In biomedical domain, we at the CoNe lab apply our methods to identification of novel protein functions, disease and pathogen-interacting genes, drug targets, evolutionary conserved interactions and protein complexes, and missing and wrongly reported interactions, reconstruction of species phylogeny, and understanding mechanisms of pathogenicity, drug resistance, and phenotypic variation in general. We apply the methods to other research domains as well. In computational chemistry and synthetic biology, the proposed methods can analyze network representations of proteins structures and drug compounds, hence deepening our understanding of protein stability and folding and leading to more efficient drug design.

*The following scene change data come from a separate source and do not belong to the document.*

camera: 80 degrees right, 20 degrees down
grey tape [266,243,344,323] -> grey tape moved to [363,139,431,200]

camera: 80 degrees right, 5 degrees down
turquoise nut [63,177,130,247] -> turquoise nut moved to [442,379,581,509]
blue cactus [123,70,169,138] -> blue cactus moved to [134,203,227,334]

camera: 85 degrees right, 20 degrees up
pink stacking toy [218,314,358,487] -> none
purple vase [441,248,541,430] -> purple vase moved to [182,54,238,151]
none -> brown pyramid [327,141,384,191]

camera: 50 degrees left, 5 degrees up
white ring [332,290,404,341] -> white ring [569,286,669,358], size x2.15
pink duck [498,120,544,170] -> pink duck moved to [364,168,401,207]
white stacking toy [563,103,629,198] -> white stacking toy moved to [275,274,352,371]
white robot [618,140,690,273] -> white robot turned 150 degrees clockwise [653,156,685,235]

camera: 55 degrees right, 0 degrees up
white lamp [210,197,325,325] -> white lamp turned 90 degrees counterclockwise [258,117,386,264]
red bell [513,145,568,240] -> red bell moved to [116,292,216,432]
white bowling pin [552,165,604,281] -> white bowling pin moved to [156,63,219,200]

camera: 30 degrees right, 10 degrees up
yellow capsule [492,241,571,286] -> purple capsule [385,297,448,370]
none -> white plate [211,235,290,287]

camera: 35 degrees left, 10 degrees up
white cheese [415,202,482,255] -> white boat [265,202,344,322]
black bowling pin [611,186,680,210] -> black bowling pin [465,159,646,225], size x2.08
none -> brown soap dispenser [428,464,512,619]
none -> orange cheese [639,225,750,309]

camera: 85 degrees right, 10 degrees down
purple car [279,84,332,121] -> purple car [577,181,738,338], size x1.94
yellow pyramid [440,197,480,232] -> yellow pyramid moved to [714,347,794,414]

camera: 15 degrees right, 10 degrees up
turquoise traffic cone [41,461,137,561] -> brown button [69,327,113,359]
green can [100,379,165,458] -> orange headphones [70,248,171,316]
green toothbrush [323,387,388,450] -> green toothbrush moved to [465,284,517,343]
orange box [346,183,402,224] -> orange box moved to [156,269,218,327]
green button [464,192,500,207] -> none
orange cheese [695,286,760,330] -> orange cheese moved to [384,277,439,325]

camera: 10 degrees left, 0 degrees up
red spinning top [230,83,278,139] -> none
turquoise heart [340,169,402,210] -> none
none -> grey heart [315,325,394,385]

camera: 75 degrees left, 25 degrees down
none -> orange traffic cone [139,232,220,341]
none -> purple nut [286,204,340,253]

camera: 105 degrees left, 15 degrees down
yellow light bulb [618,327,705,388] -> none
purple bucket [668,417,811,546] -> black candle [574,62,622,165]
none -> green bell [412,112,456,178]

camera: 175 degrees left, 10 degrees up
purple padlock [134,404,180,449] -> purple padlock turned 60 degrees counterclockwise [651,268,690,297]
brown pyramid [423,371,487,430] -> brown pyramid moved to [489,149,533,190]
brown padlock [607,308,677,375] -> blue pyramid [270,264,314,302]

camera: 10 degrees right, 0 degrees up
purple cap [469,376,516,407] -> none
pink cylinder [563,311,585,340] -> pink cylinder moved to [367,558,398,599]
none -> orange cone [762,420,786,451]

In the context of ecological systems and climate change, the methods can study population dynamics, interactions between species, and ecological processes responsible for species' environmental adaptation to global (climate) change. In technological networks, they can analyze network patterns of attacks of malicious Internet users, hence aiding computer security. In social networks, they can study computer-mediated social behavior or targeted advertising/recommender systems.